I’ve highlighted the answer to the Innovators Dilemma.

HTTP is an “extensible” protocol which means that we can extend it to support new ways of doing things. And the way to do that is with something called an X header. In technical parlance this “is a standards based method to extend the protocol with non-standard based data”. The non standard data in this case is secure, encrypted information about me that I chose to allow the browser to share with a trusted Web site or 3rd party provider.

Now how do we integrate all of this? Well we start with the two Norwegians definition of Privacy and use that to determine the control method. If I have to be in control then there’s only one place to add the controls – the Browser. We add a secure database that holds my information – we then allow the user to control every aspect of that database. In essence you can chose to share whatever you want, with who ever you want.

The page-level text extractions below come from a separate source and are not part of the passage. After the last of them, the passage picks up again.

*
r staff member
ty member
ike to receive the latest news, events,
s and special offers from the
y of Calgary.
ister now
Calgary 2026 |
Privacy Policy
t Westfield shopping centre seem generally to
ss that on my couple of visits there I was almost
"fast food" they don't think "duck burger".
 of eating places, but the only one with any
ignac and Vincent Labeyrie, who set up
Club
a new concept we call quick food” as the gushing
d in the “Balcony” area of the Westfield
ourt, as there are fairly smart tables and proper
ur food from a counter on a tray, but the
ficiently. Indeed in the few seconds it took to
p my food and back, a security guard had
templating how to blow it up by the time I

Now lets go to the second part of the problem – the content providers/web servers. Well there’s good news here to. If I trust them, then I can elect to share my data, if they abuse that privilege then I can turn off sharing – I always have control over the process.

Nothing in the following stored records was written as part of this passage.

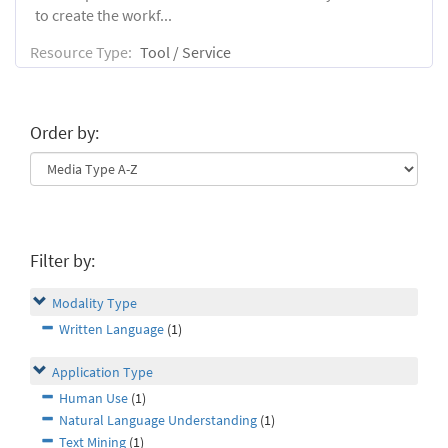
to create the workf...
Resource Type:
Tool / Service
Order by:
Filter by:
Modality Type
Written Language
(1)
Application Type
Human Use
(1)
Natural Language Understanding
(1)
Text Mining
(1)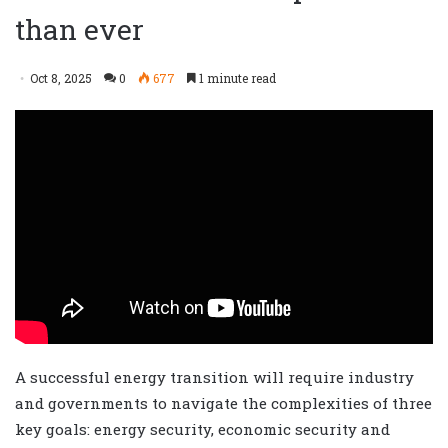
than ever
Oct 8, 2025
0
677
1 minute read
A successful energy transition will require industry
and governments to navigate the complexities of three
key goals: energy security, economic security and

So how do they get my data?

They read the incoming X headers (the approved way to transmit non standard data over a standard protocol). Now again I can hear the purists shouting – “that’s going to put a big load on the servers”. And to that I say nonsense – servers are incredibly fast these days and the burden of reading an extra 100 bytes of data on every request even if it is encrypted is insignificant. And if it is – then buy a bigger server. Those bytes are the least of your problems.

So there you have it – the answer to the Innovators dilemma on how to improve the Internet – add your identity to the browser, do it in a way that allows you to control that identity, and then share it using current standards with any Web server. It meets all the White House guidelines, it works with every Web server, firewall, filter and router. It requires zero changes to the current infrastructure other than to ship a new browser with essentially a wallet built in.

In essence this will transform the Internet in to something it should have been in the first place – a “contextually aware data communications platform”. Only this time I will finally have a Choice in the collection and use of that information that relates to “Me”.